As mentioned above, KDD is a field of computer science, which deals with extraction of previously unknown and interesting information from raw data. KDD is the whole process of trying to make sense of data by developing appropriate methods or techniques. This process deal with the mapping of low-level data into other forms those are more compact, abstract and useful. This is achieved by creating short reports, modeling the process of generating data and developing predictive models that can predict future cases. Due to the exponential growth of data, especially in areas such as business, KDD has become a very important process to convert this large wealth of data in to business intelligence, as manual extraction of patterns has become seemingly impossible in the past few decades. For example, it is currently been used for various applications such as social network analysis, fraud detection, science, investment, manufacturing, telecommunications, data cleaning, sports, information retrieval and largely for marketing. KDD is usually used to answer questions like what are the main products that might help to obtain high profit next year in Wal-Mart?. This process has several steps. It starts with developing an understanding of the application domain and the goal and then creating a target dataset. This is followed by cleaning, preprocessing, reduction and projection of data. Next step is using Data Mining (explained below) to identify pattern. Finally, discovered knowledge is consolidates by visualizing and/or interpreting.
What is Data Mining?
As mentioned above, Data Mining is only a step within the overall KDD process. There are two major Data Mining goals as defined by the goal of the application, and they are namely verification or discovery. Verification is verifying the user’s hypothesis about data, while discovery is automatically finding interesting patterns. There are four major data mining task: clustering, classification, regression, and association (summarization). Clustering is identifying similar groups from unstructured data. Classification is learning rules that can be applied to new data. Regression is finding functions with minimal error to model data. And association is looking for relationships between variables. Then, the specific data mining algorithm needs to be selected. Depending on the goal, different algorithms like linear regression, logistic regression, decision trees and Naïve Bayes can be selected. Then patterns of interest in one or more representational forms are searched. Finally, models are evaluated either using predictive accuracy or understandability.
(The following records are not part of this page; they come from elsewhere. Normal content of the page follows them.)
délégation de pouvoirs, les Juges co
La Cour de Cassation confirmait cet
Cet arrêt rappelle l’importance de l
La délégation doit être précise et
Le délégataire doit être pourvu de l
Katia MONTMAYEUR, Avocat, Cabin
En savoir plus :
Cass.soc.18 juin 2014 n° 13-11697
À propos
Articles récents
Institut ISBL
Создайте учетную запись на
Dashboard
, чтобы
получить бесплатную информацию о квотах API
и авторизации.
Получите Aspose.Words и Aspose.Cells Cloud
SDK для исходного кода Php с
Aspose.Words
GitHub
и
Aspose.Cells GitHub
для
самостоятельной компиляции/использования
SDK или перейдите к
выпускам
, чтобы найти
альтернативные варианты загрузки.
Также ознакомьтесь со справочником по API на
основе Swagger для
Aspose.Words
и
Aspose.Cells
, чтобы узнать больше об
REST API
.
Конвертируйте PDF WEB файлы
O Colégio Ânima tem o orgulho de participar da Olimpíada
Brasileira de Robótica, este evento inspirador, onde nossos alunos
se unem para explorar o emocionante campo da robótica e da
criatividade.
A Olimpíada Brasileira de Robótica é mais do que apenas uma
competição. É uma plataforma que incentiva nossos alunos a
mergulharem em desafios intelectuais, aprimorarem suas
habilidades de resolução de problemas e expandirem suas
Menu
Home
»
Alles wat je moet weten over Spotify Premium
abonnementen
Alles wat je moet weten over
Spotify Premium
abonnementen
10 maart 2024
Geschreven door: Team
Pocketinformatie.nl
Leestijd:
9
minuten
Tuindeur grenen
What is the difference between KDD and Data mining?
Although, the two terms KDD and Data Mining are heavily used interchangeably, they refer to two related yet slightly different concepts. KDD is the overall process of extracting knowledge from data while Data Mining is a step inside the KDD process, which deals with identifying patterns in data. In other words, Data Mining is only the application of a specific algorithm based on the overall goal of the KDD process.